U of S Provost clarifies expectations of leaders and accreditation of School of Public Health

Brett Fairbairn, Provost and vice-President Academic at the University of Saskatchewan, issued the following statement today to clarify issues surrounding the university's School of Public Health (SPH).

"I would like to address one of the issues that has been raised, namely the responsibilities of deans and senior leaders. Leadership positions are roles of trust and stewardship. Being a leader is always and only about service. This includes putting the good of the organization ahead of one's own interests or views. Where the organization has had its discussions, followed its processes, and set its directions, leaders must work in good faith to implement those directions.

Leadership comes with the privileges of having access to confidential information and having the ability to shape decision-making from within. Deans and other senior leaders have had those opportunities throughout the TransformUS process, including numerous occasions to raise views and information in small and large group settings and in reviewing and redrafting documents.

It is not open to anyone to wear the hat of a leader and a non-leader simultaneously."

Fairbairn addressed these concerns with deans and other leaders at the university today, and also provided facts on issues related to accreditation:
The MPH program (not the School of Public Health) is accredited.  It is accredited with a European agency, and in the European context it is common for public-health schools to be located in faculties of medicine.  The accreditors review governance, and the idea of a program within a medical school will not be new to them.

It is not true that the 2007 task force report insisted the SPH be independent in order to be accredited.
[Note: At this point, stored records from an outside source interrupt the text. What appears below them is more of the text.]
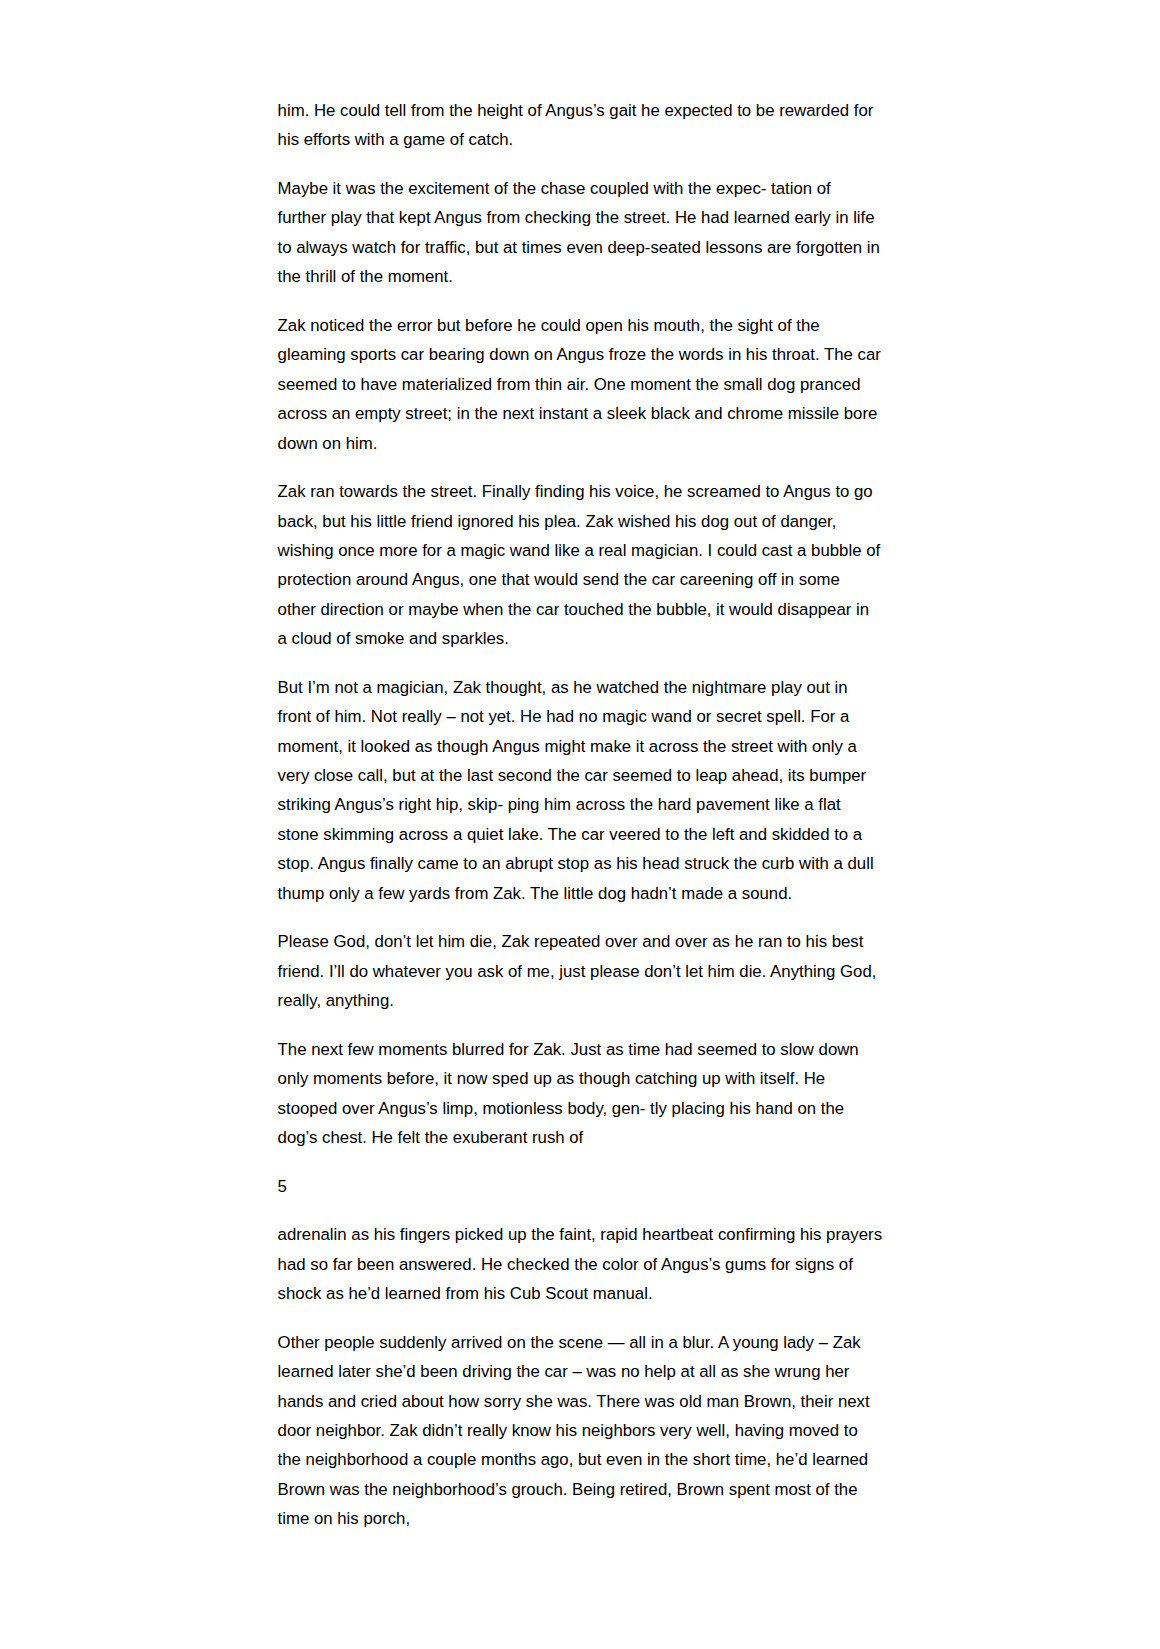him. He could tell from the height of Angus’s gait he expected to be rewarded for his efforts with a game of catch.
Maybe it was the excitement of the chase coupled with the expec- tation of further play that kept Angus from checking the street. He had learned early in life to always watch for traffic, but at times even deep-seated lessons are forgotten in the thrill of the moment.
Zak noticed the error but before he could open his mouth, the sight of the gleaming sports car bearing down on Angus froze the words in his throat. The car seemed to have materialized from thin air. One moment the small dog pranced across an empty street; in the next instant a sleek black and chrome missile bore down on him.
Zak ran towards the street. Finally finding his voice, he screamed to Angus to go back, but his little friend ignored his plea. Zak wished his dog out of danger, wishing once more for a magic wand like a real magician. I could cast a bubble of protection around Angus, one that would send the car careening off in some other direction or maybe when the car touched the bubble, it would disappear in a cloud of smoke and sparkles.
But I’m not a magician, Zak thought, as he watched the nightmare play out in front of him. Not really – not yet. He had no magic wand or secret spell. For a moment, it looked as though Angus might make it across the street with only a very close call, but at the last second the car seemed to leap ahead, its bumper striking Angus’s right hip, skip- ping him across the hard pavement like a flat stone skimming across a quiet lake. The car veered to the left and skidded to a stop. Angus finally came to an abrupt stop as his head struck the curb with a dull thump only a few yards from Zak. The little dog hadn’t made a sound.
Please God, don’t let him die, Zak repeated over and over as he ran to his best friend. I’ll do whatever you ask of me, just please don’t let him die. Anything God, really, anything.
The next few moments blurred for Zak. Just as time had seemed to slow down only moments before, it now sped up as though catching up with itself. He stooped over Angus’s limp, motionless body, gen- tly placing his hand on the dog’s chest. He felt the exuberant rush of
5
adrenalin as his fingers picked up the faint, rapid heartbeat confirming his prayers had so far been answered. He checked the color of Angus’s gums for signs of shock as he’d learned from his Cub Scout manual.
Other people suddenly arrived on the scene — all in a blur. A young lady – Zak learned later she’d been driving the car – was no help at all as she wrung her hands and cried about how sorry she was. There was old man Brown, their next door neighbor. Zak didn’t really know his neighbors very well, having moved to the neighborhood a couple months ago, but even in the short time, he’d learned Brown was the neighborhood’s grouch. Being retired, Brown spent most of the time on his porch,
The report to council is on the website and is worth re-reading. The 2007 vision focused quite substantially on interdisciplinary research and research-based graduate programs, not on the professional MPH degree. The 2007 research and graduate goals remain to be realised in a new structure.

The SPH as an organizational entity has been troubled since its early days and has given rise to repeated complaints and investigations that have occupied my office and others.  While I do not wish to speak about the details, a change in organizational model may be helpful.
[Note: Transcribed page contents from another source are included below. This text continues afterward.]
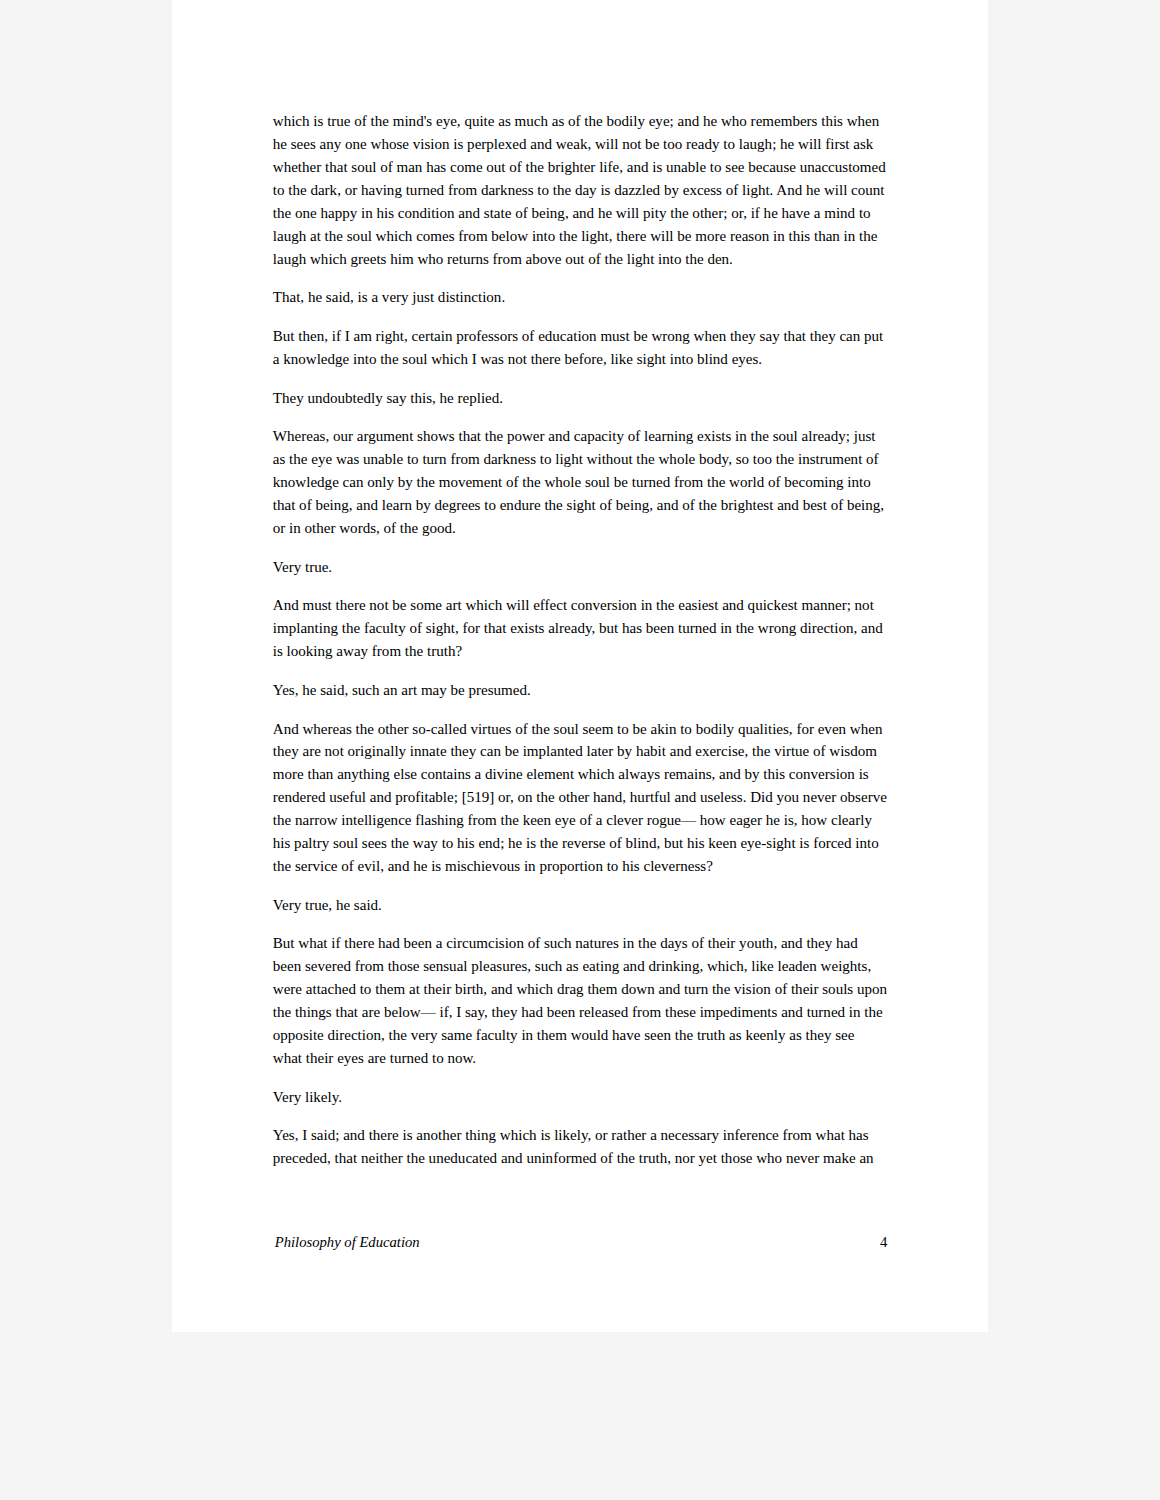which is true of the mind's eye, quite as much as of the bodily eye; and he who remembers this when he sees any one whose vision is perplexed and weak, will not be too ready to laugh; he will first ask whether that soul of man has come out of the brighter life, and is unable to see because unaccustomed to the dark, or having turned from darkness to the day is dazzled by excess of light. And he will count the one happy in his condition and state of being, and he will pity the other; or, if he have a mind to laugh at the soul which comes from below into the light, there will be more reason in this than in the laugh which greets him who returns from above out of the light into the den.
That, he said, is a very just distinction.
But then, if I am right, certain professors of education must be wrong when they say that they can put a knowledge into the soul which I was not there before, like sight into blind eyes.
They undoubtedly say this, he replied.
Whereas, our argument shows that the power and capacity of learning exists in the soul already; just as the eye was unable to turn from darkness to light without the whole body, so too the instrument of knowledge can only by the movement of the whole soul be turned from the world of becoming into that of being, and learn by degrees to endure the sight of being, and of the brightest and best of being, or in other words, of the good.
Very true.
And must there not be some art which will effect conversion in the easiest and quickest manner; not implanting the faculty of sight, for that exists already, but has been turned in the wrong direction, and is looking away from the truth?
Yes, he said, such an art may be presumed.
And whereas the other so-called virtues of the soul seem to be akin to bodily qualities, for even when they are not originally innate they can be implanted later by habit and exercise, the virtue of wisdom more than anything else contains a divine element which always remains, and by this conversion is rendered useful and profitable; [519] or, on the other hand, hurtful and useless. Did you never observe the narrow intelligence flashing from the keen eye of a clever rogue— how eager he is, how clearly his paltry soul sees the way to his end; he is the reverse of blind, but his keen eye-sight is forced into the service of evil, and he is mischievous in proportion to his cleverness?
Very true, he said.
But what if there had been a circumcision of such natures in the days of their youth, and they had been severed from those sensual pleasures, such as eating and drinking, which, like leaden weights, were attached to them at their birth, and which drag them down and turn the vision of their souls upon the things that are below— if, I say, they had been released from these impediments and turned in the opposite direction, the very same faculty in them would have seen the truth as keenly as they see what their eyes are turned to now.
Very likely.
Yes, I said; and there is another thing which is likely, or rather a necessary inference from what has preceded, that neither the uneducated and uninformed of the truth, nor yet those who never make an
Philosophy of Education 4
Comments about the College of Medicine overlook the facts that the college contains an accredited School of Physical Therapy and a well-ranked Department of Community Health and Epidemiology.  Accreditation issues in that college relate to the clinical departments and the undergraduate Medicine program.

While it is not yet determined that SPH or other units will indeed fit under the College of Medicine, this is a logical solution that offers three advantages.  It would reduce the size of senior administration.  It would create a cluster of several schools oriented toward a broader vision of health, with interesting potentials for synergy and efficiency.  And it would ensure that the medical school is engaged in rather than apart from the university's vision for public health.  We will also be open to other creative solutions that might offer similar or better advantages.

Our new Dean of Medicine, is interested in building the medical school's capacity in prevention, health promotion, and health-systems research.